DATA SECTION below:

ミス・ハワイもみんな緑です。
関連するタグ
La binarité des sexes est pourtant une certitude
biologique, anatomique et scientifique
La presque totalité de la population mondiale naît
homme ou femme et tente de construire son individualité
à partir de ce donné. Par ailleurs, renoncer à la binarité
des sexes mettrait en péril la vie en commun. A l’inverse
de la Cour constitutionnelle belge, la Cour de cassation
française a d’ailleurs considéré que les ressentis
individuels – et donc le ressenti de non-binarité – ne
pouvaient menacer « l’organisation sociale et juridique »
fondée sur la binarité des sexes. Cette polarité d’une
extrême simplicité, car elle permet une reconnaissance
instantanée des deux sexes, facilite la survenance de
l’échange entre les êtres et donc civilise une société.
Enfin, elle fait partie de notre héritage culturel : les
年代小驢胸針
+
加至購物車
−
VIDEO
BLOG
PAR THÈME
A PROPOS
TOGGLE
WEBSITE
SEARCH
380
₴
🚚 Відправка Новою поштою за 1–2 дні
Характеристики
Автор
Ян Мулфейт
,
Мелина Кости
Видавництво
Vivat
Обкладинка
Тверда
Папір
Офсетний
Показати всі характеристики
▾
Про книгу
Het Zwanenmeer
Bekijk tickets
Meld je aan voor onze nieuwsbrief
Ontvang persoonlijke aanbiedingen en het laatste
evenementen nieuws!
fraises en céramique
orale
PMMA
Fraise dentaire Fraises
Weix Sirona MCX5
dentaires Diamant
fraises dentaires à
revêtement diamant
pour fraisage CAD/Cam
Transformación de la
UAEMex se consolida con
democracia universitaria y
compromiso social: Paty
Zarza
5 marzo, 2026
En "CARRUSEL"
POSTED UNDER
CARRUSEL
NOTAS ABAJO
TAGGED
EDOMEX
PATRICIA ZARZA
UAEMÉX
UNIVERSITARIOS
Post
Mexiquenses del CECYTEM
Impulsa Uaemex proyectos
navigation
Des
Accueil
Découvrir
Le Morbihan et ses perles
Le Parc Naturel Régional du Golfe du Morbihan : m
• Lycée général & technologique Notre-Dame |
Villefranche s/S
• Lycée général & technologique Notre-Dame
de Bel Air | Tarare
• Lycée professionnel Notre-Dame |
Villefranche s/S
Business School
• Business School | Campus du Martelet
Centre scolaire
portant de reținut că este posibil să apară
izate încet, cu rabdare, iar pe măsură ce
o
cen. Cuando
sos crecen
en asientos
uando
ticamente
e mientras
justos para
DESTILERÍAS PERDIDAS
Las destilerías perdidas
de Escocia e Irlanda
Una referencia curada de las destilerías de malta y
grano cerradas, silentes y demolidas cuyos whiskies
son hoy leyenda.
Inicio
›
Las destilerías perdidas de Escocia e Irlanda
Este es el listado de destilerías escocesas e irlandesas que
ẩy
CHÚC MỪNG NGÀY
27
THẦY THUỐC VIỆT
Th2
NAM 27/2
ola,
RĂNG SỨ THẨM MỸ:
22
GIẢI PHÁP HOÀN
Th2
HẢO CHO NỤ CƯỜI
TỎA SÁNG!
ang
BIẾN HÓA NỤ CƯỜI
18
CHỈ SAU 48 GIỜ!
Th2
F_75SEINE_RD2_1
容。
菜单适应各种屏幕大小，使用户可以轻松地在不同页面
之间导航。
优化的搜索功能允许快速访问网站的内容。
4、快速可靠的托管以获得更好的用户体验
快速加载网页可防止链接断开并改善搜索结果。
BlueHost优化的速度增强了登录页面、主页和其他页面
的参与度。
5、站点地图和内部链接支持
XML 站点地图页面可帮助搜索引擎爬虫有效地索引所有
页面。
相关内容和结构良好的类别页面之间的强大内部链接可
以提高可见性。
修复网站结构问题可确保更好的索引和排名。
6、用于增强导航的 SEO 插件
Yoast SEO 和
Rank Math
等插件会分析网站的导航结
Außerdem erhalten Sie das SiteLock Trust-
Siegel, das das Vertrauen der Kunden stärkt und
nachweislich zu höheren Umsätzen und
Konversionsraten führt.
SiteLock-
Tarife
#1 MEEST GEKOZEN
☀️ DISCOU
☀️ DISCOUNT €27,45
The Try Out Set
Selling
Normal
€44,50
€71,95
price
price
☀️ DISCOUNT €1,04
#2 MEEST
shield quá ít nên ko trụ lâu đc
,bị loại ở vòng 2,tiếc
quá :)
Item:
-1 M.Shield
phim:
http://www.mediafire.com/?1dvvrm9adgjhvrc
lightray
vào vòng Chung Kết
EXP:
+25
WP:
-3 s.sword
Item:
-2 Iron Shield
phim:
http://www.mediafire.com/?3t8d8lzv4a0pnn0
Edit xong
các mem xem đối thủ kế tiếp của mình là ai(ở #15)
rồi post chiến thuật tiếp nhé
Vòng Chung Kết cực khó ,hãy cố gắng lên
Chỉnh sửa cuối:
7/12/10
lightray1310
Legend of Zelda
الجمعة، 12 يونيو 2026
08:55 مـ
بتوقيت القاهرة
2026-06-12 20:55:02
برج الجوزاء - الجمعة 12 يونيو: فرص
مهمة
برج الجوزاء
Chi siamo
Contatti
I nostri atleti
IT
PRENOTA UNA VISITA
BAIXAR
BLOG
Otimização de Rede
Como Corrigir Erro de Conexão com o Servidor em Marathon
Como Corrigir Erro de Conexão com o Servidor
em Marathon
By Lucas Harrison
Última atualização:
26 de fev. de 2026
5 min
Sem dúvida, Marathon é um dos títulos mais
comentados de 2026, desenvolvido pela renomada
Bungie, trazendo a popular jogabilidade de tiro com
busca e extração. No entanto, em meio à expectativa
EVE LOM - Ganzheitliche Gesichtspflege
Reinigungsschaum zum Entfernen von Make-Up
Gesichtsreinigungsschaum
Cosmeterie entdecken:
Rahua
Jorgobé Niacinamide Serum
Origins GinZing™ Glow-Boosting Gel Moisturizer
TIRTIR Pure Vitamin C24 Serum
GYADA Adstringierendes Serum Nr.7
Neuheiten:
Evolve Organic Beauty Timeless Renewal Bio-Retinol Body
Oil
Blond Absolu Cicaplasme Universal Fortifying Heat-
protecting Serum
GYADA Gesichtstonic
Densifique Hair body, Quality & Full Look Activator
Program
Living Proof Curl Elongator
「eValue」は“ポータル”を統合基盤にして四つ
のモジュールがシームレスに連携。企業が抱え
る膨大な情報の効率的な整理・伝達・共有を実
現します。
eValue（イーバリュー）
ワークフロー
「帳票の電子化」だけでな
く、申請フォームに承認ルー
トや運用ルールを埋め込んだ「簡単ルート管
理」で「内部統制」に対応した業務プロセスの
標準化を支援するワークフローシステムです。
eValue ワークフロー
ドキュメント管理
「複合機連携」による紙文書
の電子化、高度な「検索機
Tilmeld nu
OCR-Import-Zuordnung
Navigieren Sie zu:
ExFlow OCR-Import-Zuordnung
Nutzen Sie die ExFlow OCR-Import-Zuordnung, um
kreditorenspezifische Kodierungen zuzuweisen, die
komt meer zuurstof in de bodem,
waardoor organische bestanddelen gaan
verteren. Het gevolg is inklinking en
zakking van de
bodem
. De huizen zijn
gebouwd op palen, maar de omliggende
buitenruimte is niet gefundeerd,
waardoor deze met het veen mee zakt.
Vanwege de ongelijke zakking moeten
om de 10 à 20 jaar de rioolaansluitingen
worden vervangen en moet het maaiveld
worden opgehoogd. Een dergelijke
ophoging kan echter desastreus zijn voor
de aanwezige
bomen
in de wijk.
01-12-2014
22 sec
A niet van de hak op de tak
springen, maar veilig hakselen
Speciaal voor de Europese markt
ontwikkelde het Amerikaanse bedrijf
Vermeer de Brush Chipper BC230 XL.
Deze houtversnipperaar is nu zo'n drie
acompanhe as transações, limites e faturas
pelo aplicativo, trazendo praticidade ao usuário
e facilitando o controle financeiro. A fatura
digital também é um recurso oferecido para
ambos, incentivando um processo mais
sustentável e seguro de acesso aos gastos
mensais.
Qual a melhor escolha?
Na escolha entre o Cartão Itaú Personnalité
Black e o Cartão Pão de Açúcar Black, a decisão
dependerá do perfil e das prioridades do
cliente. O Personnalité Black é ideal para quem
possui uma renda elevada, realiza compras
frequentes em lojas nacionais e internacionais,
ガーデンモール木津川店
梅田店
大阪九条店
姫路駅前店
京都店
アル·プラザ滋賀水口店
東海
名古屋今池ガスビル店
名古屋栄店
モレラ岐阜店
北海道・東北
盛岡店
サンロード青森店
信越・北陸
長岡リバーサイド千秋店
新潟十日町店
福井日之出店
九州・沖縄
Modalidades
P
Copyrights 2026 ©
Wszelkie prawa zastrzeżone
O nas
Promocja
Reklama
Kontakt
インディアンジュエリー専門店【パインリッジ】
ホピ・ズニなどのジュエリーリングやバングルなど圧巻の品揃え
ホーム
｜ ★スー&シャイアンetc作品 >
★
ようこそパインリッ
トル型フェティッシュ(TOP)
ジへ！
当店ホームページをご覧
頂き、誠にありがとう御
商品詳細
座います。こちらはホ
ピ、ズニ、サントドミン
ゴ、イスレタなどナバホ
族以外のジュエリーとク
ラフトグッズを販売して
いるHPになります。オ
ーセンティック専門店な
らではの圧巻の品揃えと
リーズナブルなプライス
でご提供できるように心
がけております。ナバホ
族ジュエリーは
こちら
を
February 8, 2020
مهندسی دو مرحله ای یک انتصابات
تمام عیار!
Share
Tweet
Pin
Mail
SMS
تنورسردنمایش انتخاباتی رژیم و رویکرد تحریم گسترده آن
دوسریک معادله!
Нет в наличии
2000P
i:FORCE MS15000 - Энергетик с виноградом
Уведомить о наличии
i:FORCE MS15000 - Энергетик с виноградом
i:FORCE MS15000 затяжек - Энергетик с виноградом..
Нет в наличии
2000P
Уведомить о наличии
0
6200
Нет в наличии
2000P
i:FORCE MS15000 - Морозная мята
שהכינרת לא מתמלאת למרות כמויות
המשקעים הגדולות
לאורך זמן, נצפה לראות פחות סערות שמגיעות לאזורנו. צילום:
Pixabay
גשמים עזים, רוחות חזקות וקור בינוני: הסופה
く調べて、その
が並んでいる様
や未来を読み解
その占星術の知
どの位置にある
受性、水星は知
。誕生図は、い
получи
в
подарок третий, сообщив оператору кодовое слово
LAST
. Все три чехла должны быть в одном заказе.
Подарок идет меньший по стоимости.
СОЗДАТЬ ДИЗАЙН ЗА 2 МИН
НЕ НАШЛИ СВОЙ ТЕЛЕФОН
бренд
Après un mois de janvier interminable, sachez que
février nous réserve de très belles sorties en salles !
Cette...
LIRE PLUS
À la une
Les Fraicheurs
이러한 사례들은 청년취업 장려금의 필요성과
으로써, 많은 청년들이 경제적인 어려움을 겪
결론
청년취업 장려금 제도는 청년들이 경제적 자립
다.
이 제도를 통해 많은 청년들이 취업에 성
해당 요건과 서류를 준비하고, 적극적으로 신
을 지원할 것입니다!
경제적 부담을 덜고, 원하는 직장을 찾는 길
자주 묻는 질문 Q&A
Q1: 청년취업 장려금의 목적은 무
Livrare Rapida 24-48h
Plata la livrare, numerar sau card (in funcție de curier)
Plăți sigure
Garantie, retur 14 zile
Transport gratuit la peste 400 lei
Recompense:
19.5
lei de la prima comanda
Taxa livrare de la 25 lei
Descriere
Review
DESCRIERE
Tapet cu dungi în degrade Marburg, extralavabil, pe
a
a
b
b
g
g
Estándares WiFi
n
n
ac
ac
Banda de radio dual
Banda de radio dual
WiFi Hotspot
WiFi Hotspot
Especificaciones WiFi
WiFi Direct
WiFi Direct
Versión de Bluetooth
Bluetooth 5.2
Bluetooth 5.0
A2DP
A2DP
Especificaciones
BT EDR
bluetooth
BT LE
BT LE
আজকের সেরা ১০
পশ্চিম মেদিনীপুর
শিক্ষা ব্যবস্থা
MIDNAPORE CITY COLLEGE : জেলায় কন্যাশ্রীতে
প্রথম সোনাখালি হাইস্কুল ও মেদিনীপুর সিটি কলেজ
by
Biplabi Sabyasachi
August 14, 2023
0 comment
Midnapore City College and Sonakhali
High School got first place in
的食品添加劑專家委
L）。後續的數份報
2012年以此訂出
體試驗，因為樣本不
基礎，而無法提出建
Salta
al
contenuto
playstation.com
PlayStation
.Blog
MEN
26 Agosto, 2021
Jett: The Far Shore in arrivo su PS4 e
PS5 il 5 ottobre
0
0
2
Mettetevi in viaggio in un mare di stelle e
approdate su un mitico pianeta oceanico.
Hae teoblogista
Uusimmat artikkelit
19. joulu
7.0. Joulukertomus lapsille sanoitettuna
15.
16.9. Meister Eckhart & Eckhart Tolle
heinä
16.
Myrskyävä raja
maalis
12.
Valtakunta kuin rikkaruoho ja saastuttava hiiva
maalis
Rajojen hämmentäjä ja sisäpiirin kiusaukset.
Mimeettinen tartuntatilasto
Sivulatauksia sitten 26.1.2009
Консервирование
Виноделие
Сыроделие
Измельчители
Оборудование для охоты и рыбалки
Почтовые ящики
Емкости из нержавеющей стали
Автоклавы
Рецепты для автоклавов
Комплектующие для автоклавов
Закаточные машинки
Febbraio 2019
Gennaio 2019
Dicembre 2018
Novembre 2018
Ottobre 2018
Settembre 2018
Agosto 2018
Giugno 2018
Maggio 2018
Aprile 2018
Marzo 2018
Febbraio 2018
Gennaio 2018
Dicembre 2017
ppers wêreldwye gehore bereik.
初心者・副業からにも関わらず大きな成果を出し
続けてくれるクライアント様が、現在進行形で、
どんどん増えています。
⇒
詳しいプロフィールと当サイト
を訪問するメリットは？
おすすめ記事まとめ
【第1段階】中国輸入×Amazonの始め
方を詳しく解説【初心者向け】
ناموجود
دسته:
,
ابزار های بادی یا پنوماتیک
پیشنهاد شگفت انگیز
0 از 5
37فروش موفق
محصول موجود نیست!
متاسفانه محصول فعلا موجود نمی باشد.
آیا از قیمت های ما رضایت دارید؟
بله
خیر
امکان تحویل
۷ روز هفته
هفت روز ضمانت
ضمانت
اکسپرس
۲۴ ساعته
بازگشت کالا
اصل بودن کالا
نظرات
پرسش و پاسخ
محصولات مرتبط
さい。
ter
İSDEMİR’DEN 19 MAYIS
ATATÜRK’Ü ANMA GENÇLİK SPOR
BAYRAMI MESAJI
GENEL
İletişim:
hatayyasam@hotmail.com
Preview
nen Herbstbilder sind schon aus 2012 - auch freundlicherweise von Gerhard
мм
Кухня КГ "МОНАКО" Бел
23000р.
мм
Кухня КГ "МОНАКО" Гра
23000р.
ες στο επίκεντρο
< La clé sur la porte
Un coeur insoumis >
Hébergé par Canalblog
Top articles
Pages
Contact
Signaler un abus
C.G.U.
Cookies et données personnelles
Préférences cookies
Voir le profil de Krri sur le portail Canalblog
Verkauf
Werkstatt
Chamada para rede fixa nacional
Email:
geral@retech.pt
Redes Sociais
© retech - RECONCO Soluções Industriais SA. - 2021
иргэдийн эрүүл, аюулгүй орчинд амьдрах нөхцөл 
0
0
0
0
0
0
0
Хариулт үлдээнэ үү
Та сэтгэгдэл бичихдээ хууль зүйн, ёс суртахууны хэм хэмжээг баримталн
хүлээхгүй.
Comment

End of DATA SECTION.

WHAT THE TASK REQUIRES: All lines in the data above from the one with "Garantie, retur 14 zile" through the one with "Измельчители" must be repeated exactly, and no others.

RESULT OF THE TASK:
Garantie, retur 14 zile
Transport gratuit la peste 400 lei
Recompense:
19.5
lei de la prima comanda
Taxa livrare de la 25 lei
Descriere
Review
DESCRIERE
Tapet cu dungi în degrade Marburg, extralavabil, pe
a
a
b
b
g
g
Estándares WiFi
n
n
ac
ac
Banda de radio dual
Banda de radio dual
WiFi Hotspot
WiFi Hotspot
Especificaciones WiFi
WiFi Direct
WiFi Direct
Versión de Bluetooth
Bluetooth 5.2
Bluetooth 5.0
A2DP
A2DP
Especificaciones
BT EDR
bluetooth
BT LE
BT LE
আজকের সেরা ১০
পশ্চিম মেদিনীপুর
শিক্ষা ব্যবস্থা
MIDNAPORE CITY COLLEGE : জেলায় কন্যাশ্রীতে
প্রথম সোনাখালি হাইস্কুল ও মেদিনীপুর সিটি কলেজ
by
Biplabi Sabyasachi
August 14, 2023
0 comment
Midnapore City College and Sonakhali
High School got first place in
的食品添加劑專家委
L）。後續的數份報
2012年以此訂出
體試驗，因為樣本不
基礎，而無法提出建
Salta
al
contenuto
playstation.com
PlayStation
.Blog
MEN
26 Agosto, 2021
Jett: The Far Shore in arrivo su PS4 e
PS5 il 5 ottobre
0
0
2
Mettetevi in viaggio in un mare di stelle e
approdate su un mitico pianeta oceanico.
Hae teoblogista
Uusimmat artikkelit
19. joulu
7.0. Joulukertomus lapsille sanoitettuna
15.
16.9. Meister Eckhart & Eckhart Tolle
heinä
16.
Myrskyävä raja
maalis
12.
Valtakunta kuin rikkaruoho ja saastuttava hiiva
maalis
Rajojen hämmentäjä ja sisäpiirin kiusaukset.
Mimeettinen tartuntatilasto
Sivulatauksia sitten 26.1.2009
Консервирование
Виноделие
Сыроделие
Измельчители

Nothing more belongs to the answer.